● **Aufgabenstellung A**
Beantworte die folgenden Fragen zum Lesetext:
(i) Welcher Wert wird laut dem ersten Beitrag ausgegeben, sobald das <hit>-Tag vorhanden ist?
(ii) Was geschieht laut Noctarius' zweitem Edit, wenn die Methode characters mehrfach aufgerufen wird?
(iii) Worauf hat la-finest nach eigener Aussage keinen Einfluss?
● **Aufgabenstellung B**
Schreibe aus dem Lesetext den Abschnitt von "Musst mal schauen, ob" bis einschließlich "nichts mit Mixed-Nodes." wortgetreu ab.
##### Lesetext #####
Ohne das <hit>-Tag schreibt er mir alles raus. Mit dem Tag wird nur noch "Python", also der Wert innerhalb des <hit>-Tags ausgegeben. Wie komme ich an den kompletten Text ran, also "Fakten für Python-Entwickler Python text.text.text...".
Habe nur Beispiele im Netz gesehen von <tag><subtag></subtag></tag> und nicht mit Text vorm Tag.

Viele Grüße & Dank,
la-finest


----------



## Noctarius (15. Nov 2010)

Musst mal schauen, ob es beim SAX-Parser bei so genannten Mixed-Nodes (also Tags mit Subtags und Text-Node) was besonderes zu beachten gibt. Spontan wüsste ich nicht, aber normal mache ich nichts mit Mixed-Nodes.

Edit:
Hab noch etwas geschaut: Tip: SAX and document order -- deliver maximally contiguous text

Edit2:
Die Methode characters kann mehrfach aufgerufen werden, du überschreibst damit immer deinen alten Textwert.


----------



## la-finest (16. Nov 2010)

Vielen Dank.

Bin von diesem MixedNote geraffelt nicht sonderlich begeistert, aber habe keinen Einfluss auf den Return des WebServices.

Werde dann mal das ganze ausprobieren.

Gruß,
la-finest


----------



## Noctarius (16. Nov 2010)

Joar schön ist anders  Aber die Härte ist das noch lange nicht *g*


----------
##### Vorliegendes Material #####
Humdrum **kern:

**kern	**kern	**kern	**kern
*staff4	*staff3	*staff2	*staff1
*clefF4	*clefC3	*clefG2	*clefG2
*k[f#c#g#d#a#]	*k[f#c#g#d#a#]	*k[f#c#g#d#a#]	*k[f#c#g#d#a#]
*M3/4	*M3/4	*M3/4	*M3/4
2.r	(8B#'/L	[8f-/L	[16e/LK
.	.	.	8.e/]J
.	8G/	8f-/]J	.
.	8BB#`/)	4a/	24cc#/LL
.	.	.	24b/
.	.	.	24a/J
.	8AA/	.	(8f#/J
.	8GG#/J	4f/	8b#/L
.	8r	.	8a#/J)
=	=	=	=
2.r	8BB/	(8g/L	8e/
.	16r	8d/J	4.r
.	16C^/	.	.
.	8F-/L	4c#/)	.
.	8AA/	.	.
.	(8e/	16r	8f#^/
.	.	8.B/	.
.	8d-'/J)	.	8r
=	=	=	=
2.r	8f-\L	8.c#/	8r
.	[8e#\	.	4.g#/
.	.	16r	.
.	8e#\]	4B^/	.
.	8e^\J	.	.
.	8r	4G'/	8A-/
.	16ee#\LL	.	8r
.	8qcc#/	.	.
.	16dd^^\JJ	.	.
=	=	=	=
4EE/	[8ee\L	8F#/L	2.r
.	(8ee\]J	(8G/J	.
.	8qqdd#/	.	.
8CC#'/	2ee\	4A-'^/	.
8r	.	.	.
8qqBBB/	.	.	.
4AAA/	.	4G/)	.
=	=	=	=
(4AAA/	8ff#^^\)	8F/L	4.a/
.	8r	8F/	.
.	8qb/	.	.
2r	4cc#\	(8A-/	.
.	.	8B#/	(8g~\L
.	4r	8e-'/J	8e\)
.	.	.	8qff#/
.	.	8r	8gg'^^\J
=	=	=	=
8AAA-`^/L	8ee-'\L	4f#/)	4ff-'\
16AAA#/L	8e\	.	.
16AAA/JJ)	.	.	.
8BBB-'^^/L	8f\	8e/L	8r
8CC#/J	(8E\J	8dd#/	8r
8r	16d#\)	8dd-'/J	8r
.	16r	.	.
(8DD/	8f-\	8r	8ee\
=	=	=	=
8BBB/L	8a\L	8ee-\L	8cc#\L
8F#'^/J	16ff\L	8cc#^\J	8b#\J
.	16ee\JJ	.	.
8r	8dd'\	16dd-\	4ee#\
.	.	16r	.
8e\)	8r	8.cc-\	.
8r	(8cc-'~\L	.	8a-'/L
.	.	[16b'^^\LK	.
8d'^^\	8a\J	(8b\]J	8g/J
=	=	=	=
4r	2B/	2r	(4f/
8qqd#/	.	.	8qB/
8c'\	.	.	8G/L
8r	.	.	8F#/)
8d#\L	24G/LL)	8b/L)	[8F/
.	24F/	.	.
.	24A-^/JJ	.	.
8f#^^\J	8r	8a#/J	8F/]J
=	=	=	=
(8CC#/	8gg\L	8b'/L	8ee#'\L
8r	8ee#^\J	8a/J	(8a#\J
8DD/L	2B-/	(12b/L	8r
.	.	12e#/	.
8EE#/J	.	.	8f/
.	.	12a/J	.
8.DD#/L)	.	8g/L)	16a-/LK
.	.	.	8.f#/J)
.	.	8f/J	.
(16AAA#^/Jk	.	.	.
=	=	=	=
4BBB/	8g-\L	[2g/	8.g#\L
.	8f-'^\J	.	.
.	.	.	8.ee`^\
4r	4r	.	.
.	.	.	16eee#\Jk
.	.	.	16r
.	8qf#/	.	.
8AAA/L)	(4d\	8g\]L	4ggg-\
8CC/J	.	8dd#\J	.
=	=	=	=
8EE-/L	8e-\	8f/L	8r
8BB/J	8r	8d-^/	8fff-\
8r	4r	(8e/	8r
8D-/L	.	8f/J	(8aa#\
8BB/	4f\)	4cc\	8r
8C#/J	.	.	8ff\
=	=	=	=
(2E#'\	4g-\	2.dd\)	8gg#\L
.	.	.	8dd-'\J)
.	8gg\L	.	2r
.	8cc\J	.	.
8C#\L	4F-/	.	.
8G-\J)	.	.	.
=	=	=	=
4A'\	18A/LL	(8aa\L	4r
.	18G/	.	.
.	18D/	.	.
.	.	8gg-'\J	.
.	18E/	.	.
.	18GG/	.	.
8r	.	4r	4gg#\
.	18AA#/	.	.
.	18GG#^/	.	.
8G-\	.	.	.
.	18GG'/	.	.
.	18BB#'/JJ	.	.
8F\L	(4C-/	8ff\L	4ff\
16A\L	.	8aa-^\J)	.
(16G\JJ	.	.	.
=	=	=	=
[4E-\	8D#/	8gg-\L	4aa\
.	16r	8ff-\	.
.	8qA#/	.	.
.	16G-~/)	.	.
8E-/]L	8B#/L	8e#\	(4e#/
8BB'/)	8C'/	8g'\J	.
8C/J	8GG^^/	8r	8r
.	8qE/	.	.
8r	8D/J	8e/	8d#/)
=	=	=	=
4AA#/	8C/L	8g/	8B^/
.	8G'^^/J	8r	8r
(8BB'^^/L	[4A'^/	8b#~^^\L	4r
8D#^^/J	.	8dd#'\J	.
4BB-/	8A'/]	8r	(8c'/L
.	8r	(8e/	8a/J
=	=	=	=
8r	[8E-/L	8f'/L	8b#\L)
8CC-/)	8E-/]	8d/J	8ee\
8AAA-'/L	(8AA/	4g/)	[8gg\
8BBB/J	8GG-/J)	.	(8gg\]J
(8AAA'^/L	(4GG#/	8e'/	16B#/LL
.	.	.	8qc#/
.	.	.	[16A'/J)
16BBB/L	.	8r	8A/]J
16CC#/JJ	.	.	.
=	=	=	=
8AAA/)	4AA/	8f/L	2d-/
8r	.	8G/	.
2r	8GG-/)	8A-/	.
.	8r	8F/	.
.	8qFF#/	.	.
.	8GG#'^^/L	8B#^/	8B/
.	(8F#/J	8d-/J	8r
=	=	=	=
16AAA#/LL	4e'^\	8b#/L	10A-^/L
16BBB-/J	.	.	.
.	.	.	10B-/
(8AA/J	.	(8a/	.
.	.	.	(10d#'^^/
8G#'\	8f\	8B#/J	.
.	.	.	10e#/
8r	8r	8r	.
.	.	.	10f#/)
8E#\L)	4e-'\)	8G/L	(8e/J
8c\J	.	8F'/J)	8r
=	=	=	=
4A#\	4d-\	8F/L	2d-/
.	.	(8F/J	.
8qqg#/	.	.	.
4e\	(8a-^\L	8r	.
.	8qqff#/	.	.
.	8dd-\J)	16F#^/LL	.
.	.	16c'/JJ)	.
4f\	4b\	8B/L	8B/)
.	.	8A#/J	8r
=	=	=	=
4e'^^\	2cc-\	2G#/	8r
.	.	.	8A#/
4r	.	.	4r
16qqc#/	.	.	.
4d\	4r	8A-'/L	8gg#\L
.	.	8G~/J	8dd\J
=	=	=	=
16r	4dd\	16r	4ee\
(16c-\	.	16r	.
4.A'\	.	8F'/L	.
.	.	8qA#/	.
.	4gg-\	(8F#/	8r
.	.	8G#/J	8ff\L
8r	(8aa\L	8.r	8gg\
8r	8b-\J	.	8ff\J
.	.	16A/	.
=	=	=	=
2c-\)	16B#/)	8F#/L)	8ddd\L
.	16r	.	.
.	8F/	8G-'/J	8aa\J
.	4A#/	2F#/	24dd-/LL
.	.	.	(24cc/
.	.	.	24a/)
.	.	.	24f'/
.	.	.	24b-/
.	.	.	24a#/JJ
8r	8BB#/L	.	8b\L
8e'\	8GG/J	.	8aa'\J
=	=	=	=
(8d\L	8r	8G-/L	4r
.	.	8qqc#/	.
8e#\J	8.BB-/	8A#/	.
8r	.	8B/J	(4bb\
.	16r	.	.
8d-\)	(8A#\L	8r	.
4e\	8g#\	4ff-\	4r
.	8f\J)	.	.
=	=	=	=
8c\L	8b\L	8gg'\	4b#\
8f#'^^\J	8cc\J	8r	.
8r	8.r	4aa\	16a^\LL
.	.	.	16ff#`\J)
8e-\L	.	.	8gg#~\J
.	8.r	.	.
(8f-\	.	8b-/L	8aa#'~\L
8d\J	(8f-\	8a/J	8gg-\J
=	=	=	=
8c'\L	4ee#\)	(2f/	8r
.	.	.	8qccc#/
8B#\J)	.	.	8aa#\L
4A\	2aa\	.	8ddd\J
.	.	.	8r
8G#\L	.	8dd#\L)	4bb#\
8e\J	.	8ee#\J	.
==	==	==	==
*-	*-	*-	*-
#####
● **Ergebnis der Übung A**
(i) Mit dem Tag wird nur noch „Python“ ausgegeben, also der Wert innerhalb des <hit>-Tags.
(ii) Bei jedem weiteren Aufruf wird der alte Textwert überschrieben.
(iii) la-finest hat keinen Einfluss auf den Return des WebServices.

● **Ergebnis der Übung B**
Musst mal schauen, ob es beim SAX-Parser bei so genannten Mixed-Nodes (also Tags mit Subtags und Text-Node) was besonderes zu beachten gibt. Spontan wüsste ich nicht, aber normal mache ich nichts mit Mixed-Nodes.